His buddy asks, 'How will I recognize him?'
'That's easy; he's a midget with a speech impediment.'
So, the midget shows up, & the guy asks him if he's looking for a male or female horse.

'A female horth.'
So he shows him a prized filly.

'Nith lookin horth. Can I thee her eyeth'?

So the guy picks up the midget and he gives the horse's eyes the once over.

'Nith eyeth, can I thee her earzth'?
So he picks the little fella up again, and shows him the horse's ears.

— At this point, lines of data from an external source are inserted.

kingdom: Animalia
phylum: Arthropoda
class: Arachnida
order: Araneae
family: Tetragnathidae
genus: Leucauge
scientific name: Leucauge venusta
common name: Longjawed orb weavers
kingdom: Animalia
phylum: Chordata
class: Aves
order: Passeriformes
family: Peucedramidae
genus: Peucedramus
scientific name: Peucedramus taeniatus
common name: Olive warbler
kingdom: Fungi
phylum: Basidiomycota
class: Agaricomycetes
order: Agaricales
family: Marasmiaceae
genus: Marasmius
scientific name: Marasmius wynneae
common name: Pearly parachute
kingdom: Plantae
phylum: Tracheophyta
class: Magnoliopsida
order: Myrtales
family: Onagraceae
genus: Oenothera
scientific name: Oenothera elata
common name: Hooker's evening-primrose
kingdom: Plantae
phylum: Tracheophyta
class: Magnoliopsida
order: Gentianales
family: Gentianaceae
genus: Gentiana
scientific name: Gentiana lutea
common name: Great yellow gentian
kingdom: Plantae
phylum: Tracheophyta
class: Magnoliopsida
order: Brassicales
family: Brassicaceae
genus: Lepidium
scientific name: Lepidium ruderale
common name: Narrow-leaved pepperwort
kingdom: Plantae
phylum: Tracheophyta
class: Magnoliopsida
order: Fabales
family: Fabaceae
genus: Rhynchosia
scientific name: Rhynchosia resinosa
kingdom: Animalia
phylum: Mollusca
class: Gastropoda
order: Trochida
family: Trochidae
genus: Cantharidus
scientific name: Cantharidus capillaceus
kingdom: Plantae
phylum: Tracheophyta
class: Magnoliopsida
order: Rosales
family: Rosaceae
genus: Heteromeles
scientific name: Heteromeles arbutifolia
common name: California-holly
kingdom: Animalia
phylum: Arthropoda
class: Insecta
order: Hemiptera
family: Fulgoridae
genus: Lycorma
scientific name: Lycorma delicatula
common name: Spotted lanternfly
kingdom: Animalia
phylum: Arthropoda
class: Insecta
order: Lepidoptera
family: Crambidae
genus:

'Nith earzth, can I see her mouf'?

The rancher is getting pretty ticked off by this point, but he picks him up again & shows him the horse's mouth.

'Nice mouf, can I see her twat'?

Totally mad as fire at this point, the rancher grabs him under his arms & rams the midget's head as far as he can up the horse's fanny, pulls him out & slams him on the ground.

The midget gets up, sputtering and coughing.
'Perhapth I should rephrase that.

Can I thee her wun awound a widdlebit'?
 
The Chrysler-Fiat deal is about to get done.

Click and Clack, the Tappet Brothers from public radio have the following observations:

Q: What do you get when you combine a Chrysler with a Fiat?
A: A large car that won't start.

Q: How do you get spare parts for a Fiat?
A: Follow another one around.

Q: How can you make a Fiat go 60mph?
A: Push it off a cliff.

Owner to clerk at auto parts store: "I'd like a gas cap for my Fiat."
Clerk: "Sounds like a fair trade to me."

Q: Describe the last six pages of a Fiat owner's manual.
A: The bus schedule.

And finally..
Q: What's the difference between a Fiat and a Jehovah's Witness?
A: You can shut the door on a Jehovah's Witness.